We find it a challenge to spend time this Lent examining our consciences. There are so many reasons: We’re too busy to spend so much time looking inward. We have done it so many times before that now it feels like a rote exercise. We’re uncomfortable being under the microscope, trying to uncover all the rules we’ve broken.
But if we let these reasons stop us from spending time with God, we risk missing out on the greatest fruit of Confession: the freedom to reach the fullness of God’s intention for us! As we spend the time contemplating God’s glory and asking the Holy Spirit to search us and examine us, God will form our character. When we see how passionately God loves us, we won’t want to tolerate the sins that keep us from him or his plans for us. Instead, we will find ourselves thinking more like Jesus and choosing to do whatever it takes to follow him.
This Lent, let’s say “Yes, Lord!” to all that God wants to do in our lives. Through the examination of conscience suggested below, let’s ask the Holy Spirit to help us clear away any obstacles to living fully the life God has planned for us!
Love of God.
Have I loved God above all else, or have I allowed other things —money, popularity, image, success—to motivate me and have primary place in my heart?
Are there areas in my life that I am holding back from God? Secret parts I don’t want to expose to his light and his love?

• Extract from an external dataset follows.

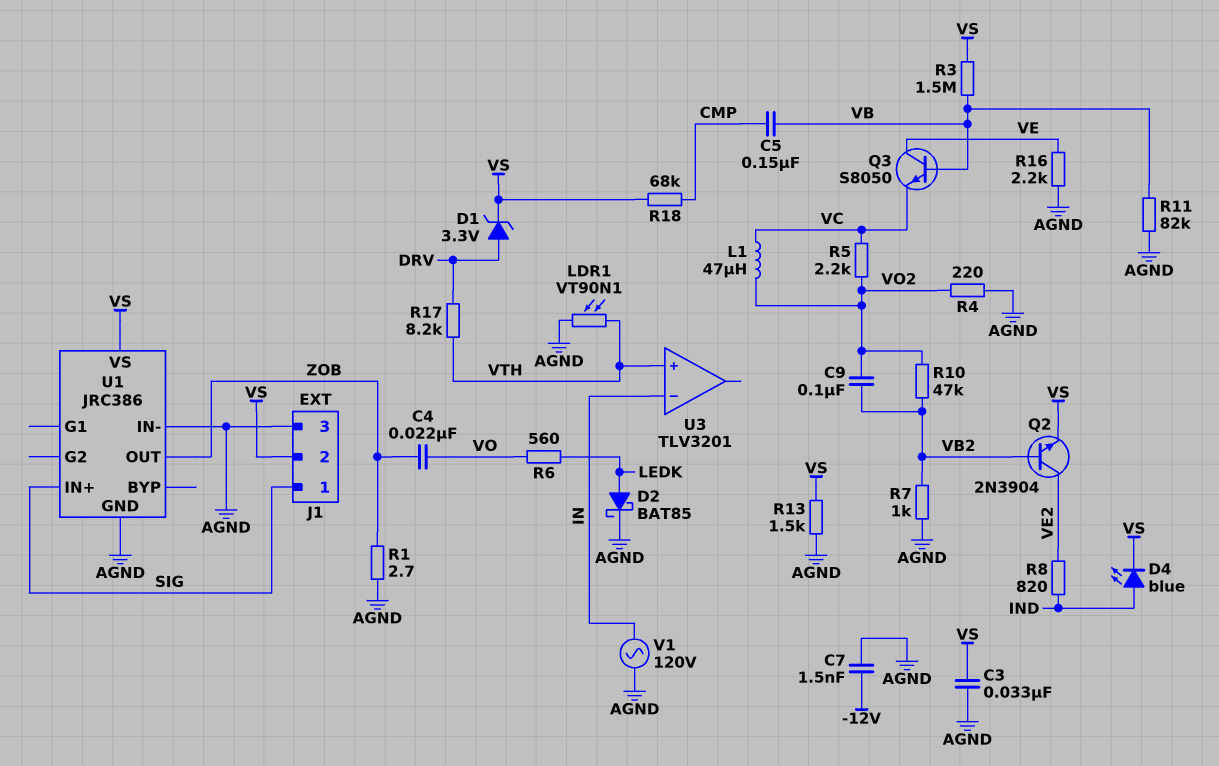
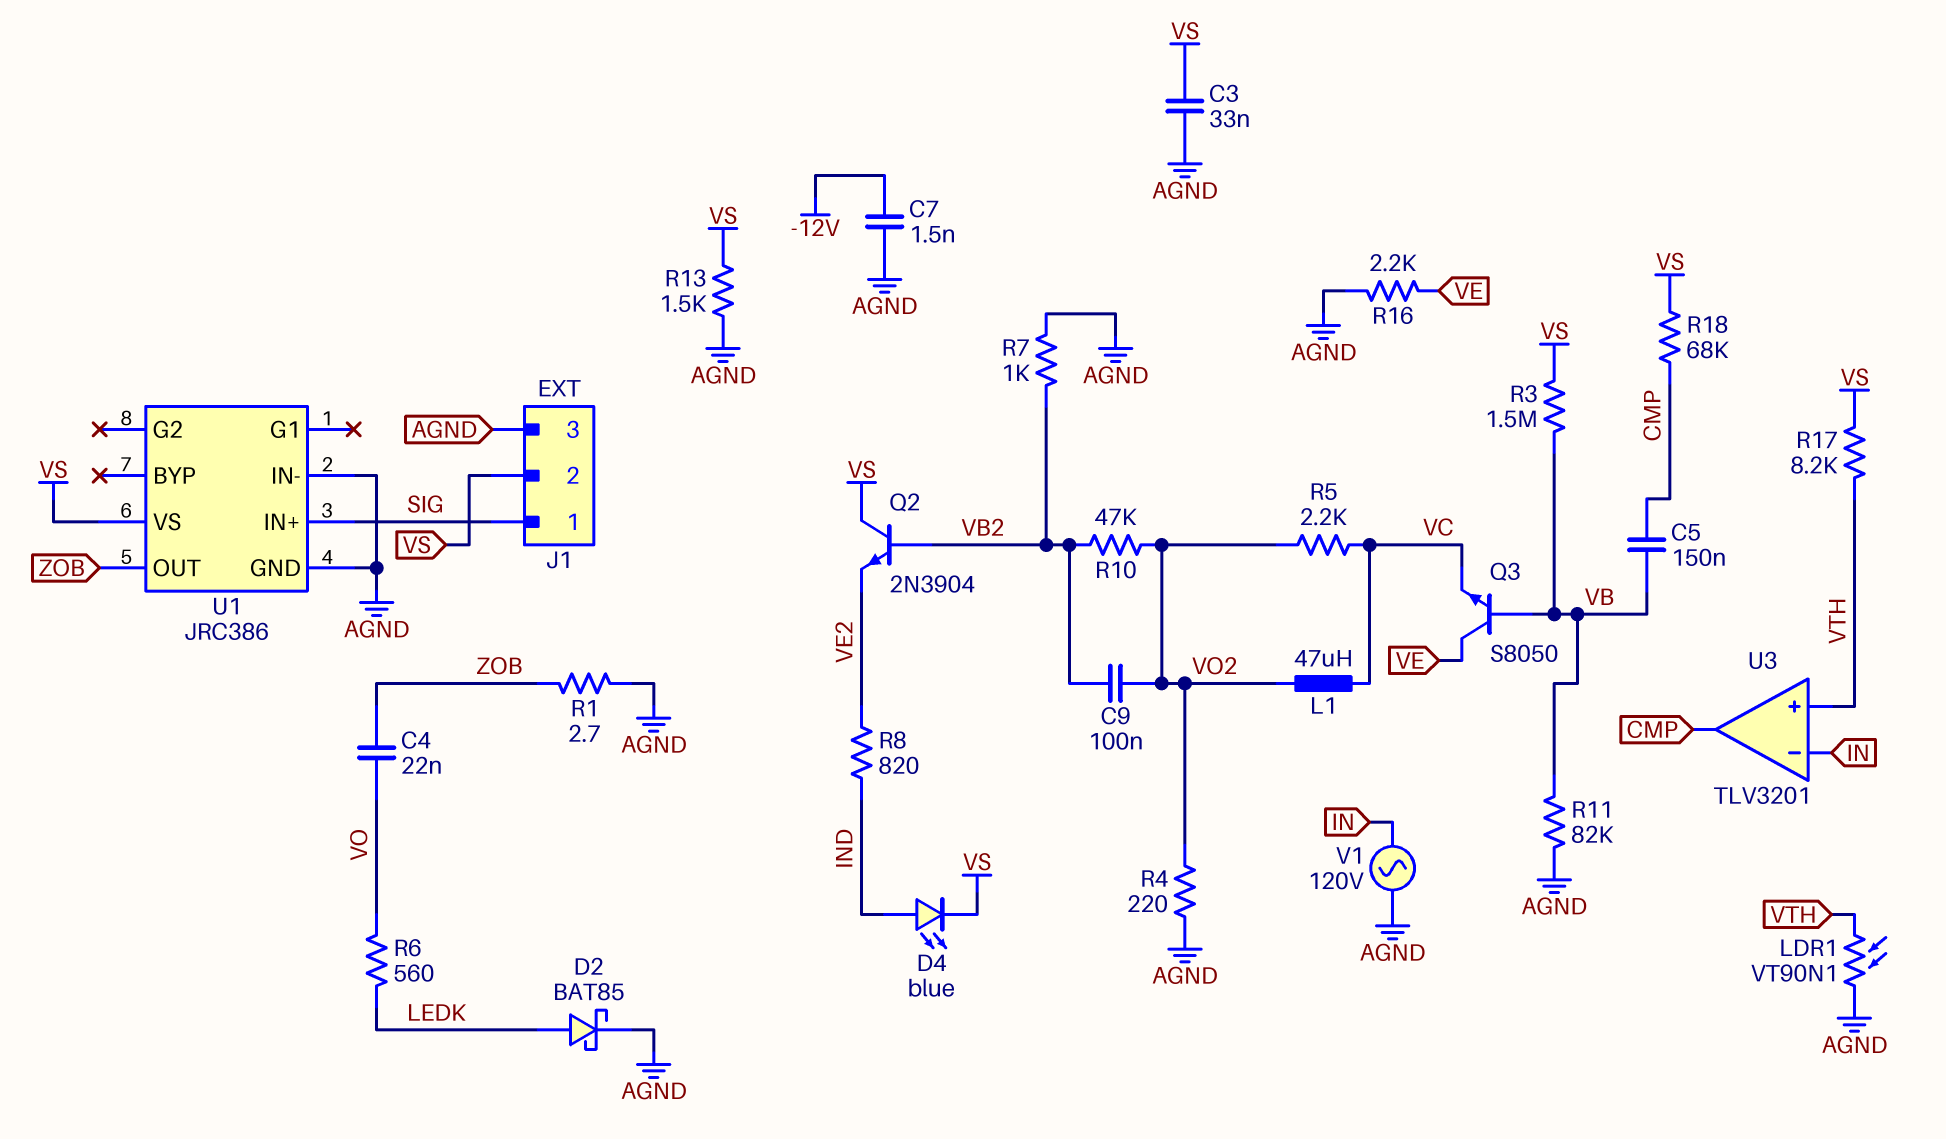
D1: zener 3.3V (A DRV, K VS) -> none
Q2: NPN 2N3904 (B VB2, C VE2, E VS) -> NPN 2N3904 (B VB2, C VS, E VE2)
R17: 8.2k (DRV, VTH) -> 8.2k (VS, VTH)
U3 pin out: none -> CMP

Have I been faithful in my commitment to prayer and reading Scripture, to nourish my relationship with God?
Have I been faithful in honoring the Lord on the Sabbath?
Have I shown disrespect for God’s name by misusing it in anger or frustration? By hesitating to mention God in appropriate situations? Have I avoided revealing my faith in certain situations?
Love of Neighbor.
Is there anyone of whom I need to ask forgiveness? Is there anyone I need to forgive?
Have I yielded to anger and spoken hurtful or damaging words? Am I praying for those I consider “enemies”?
Do I strive for mercy and compassion, or do I hold others to an unreasonably high standard?
Do I envy others’ lives or material possessions? Have I taken what is not rightfully mine?
Have I cheated or lied? Have I sought to protect my reputation at the expense of others?
Do I gossip? Have I failed to keep a secret that should have been confidential?
Have I engaged in sexual immorality? Have I tried to control my thoughts or given in to fantasies or lust? Have I treated others as objects and not persons valued by God?
Do I love the poor and do what I can to help, even if it means sacrifice on my part?